Condiciones Internas

Las escrituras explican varios criterios necesarios para la práctica de śamatha. Muchos criterios externos se refieren al entorno. Por ejemplo, existen diversas condiciones externas propicias para cultivar la meditación, como un lugar que no sea peligroso, o un sitio donde haya recursos disponibles, etcétera.

Hay muchos criterios externos y es muy difícil encontrar un lugar que reúna todos esos requisitos.

Sin embargo, lo que es realmente más importante que los criterios externos son los criterios internos.

El verdadero criterio para cultivar la meditación es comprender que esta vida realmente no tiene esencia. No tiene sentido estar apegado a esta vida. Si seguimos apegados a nuestras preocupaciones mundanas, simplemente continuaremos vagando, una y otra vez, en el saṃsāra.

La raíz de esto es nuestro aferramiento a nuestros pensamientos y aflicciones. Entonces te darás cuenta: “Si realizo la naturaleza de la mente, alcanzaré la libertad; por lo tanto, no hay nada más importante. Lo más importante es realizar la naturaleza de mi mente”.

Es más importante que cualquier actividad mundana. Y con esto, en realidad estás cerrando la puerta a las actividades mundanas dentro de tu propia mente, en un nivel interno.

Con este entendimiento, puedes practicar en casa, en tu propio hogar. Si cierras la puerta de tu propia mente, eso cumple naturalmente todos los criterios para la meditación, porque entonces la mente no se distraerá.

Cuando la mente no está distraída, ningún pensamiento puede afectarte de una forma u otra. Entonces puedes darte cuenta de que son esos pensamientos los que crean todo el sufrimiento. Cuando no hay pensamientos, tampoco hay sufrimiento.

Cuando practicamos śamatha, comprendemos que, en última instancia, los pensamientos están vacíos. No existen verdaderamente y, por lo tanto, no pueden hacernos nada. No pueden afectarnos de ninguna manera si simplemente los dejamos estar.

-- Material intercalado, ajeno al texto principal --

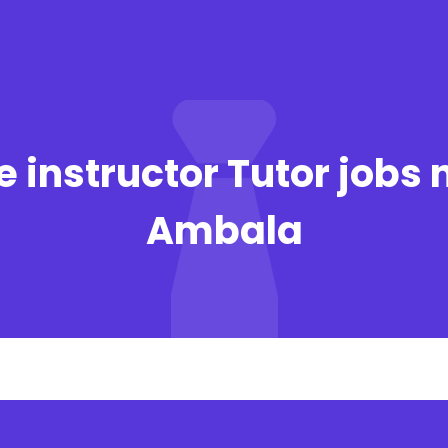
 instructor Tutor jobs 
Ambala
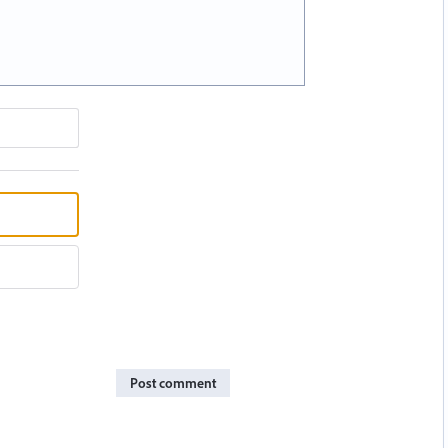
Post comment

Por supuesto, si nos aferramos a esos pensamientos —si consideramos que nuestras ideas son reales y las seguimos— acumulamos karma y creamos saṃsāra.

Cuando practicamos śamatha, simplemente permitimos que nuestros pensamientos se asienten naturalmente, por sí mismos, y la mente permanece hasta alcanzar estabilidad.

Cuando la mente alcanza estabilidad en la permanencia, se vuelve como agua caliente que derrite naturalmente los bloques de hielo del pensamiento.

Hasta que hayamos alcanzado la estabilidad en la meditación, la mente es más como agua tibia, no completamente caliente; y como no está caliente, no puede derretir todos los bloques de hielo que surgen.

Si entiendes śamatha de esta manera, naturalmente querrás involucrarte en esa práctica, independientemente de si los criterios del entorno externo están completos o no.

Lo más importante es que se cumpla el criterio interno, el criterio dentro de la mente.

En el nivel externo, es suficiente adoptar la postura física correcta y luego dedicarse a la meditación.